Review of SSSS.Dynazenon
Some time ago, when an anime called Gridman came out every sellout was hyping it as something worth checking out. Long pretentious essay videos were made about directing, cinematography, thriller-like atmosphere, and a very deep message at the finale. By the end of the season very few gave a damn, because the show was more preoccupied with zooming the camera on the girls’ thighs than telling a decent plot. Fast forward to Dynazenon, the second season, where nobody was hyping it. It lost most of its potential audience during the first season, and seeing how the pretentious sellouts couldn’t milk it for all it’s worththey moved to pretending other shows were deep.
The most obvious reason is because giant monster shows haven’t been trending in decades. Now it’s all about harem isekai and videogame-like fantasy worlds. Even for old-school anime fans like me, the action of the SSSS moniker wasn’t elaborate or even lasts enough to have an impact. The sellouts kept talking about the aesthetic of having the monsters moving like people with rubber suits being the thing that makes the show to stand out from all the others, but, really, who gives a damn about that? It doesn’t make the action cool and it sure as heck doesn’t add realism to the physics or gravity to the situations.
Dynazenon was more like a teen drama than a kaiju series, as every character spent most of his time in dealing with every day psychological problems that with saving the world. And even then it wasn’t doing an amazing job, since the tone of the series was very somber for the type of plot it was going for. The people in the setting didn’t give a damn about giant monsters attacking and destroying entire city blocks every week. The heroes were not trying to capture the bad guys behind the monster attacks even though they were in front of them all the time. And the bad guys were not serious about their objectives either, as they constantly found enough free time to go have fun at places with the very humans they hated so much.
As a result, nothing in this show has much of an impact on the viewer. The action is too short, nobody is worried regarding the monster attacks that kill thousands of people every week, both good guys and bad guys are slacking around to the most part, and in general the anime is not committed to what it’s going for. There are many interesting themes regarding the social pressure and alienation young people are facing in contemporary societies, but the plot doesn’t go beyond mentioning them and then letting them not matter in the background.

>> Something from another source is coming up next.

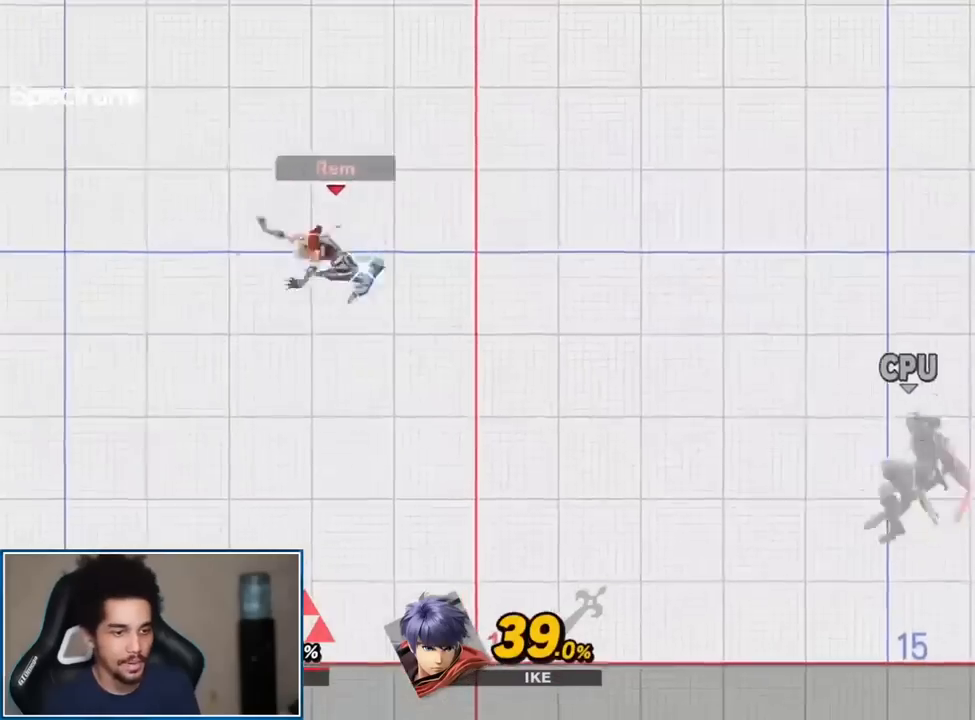
{"buttons": [], "left_stick": "center", "right_stick": "center", "events": [[267, "A", "down"], [267, "R1", "down"], [300, "L1", "down"], [383, "A", "up"], [450, "L1", "up"], [450, "R1", "up"]]}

There are also several plot twists that are supposed to change the way you view the setting and certain characters, but because of the carefree way they are handled, they don’t feel nearly as significant as they should. Half of the series comes off as slice of nothing happens, so when the other half comes up and you are supposed to care, you don’t. If the characters don’t care or they don’t take what they are doing seriously, then why should the viewer give a damn?
Thus we get another example for why modern anime are crap. They don’t have the guts to be serious or depressing despite constantly tackling serious and depressing issues. Retro anime weren’t afraid to be all that, they knew what they were and kept true to it. A school drama would be a school drama and an action mecha would be an action mecha. Dynazenon is all over the place because it tries to be a jack of all trades and ends up being a master of none.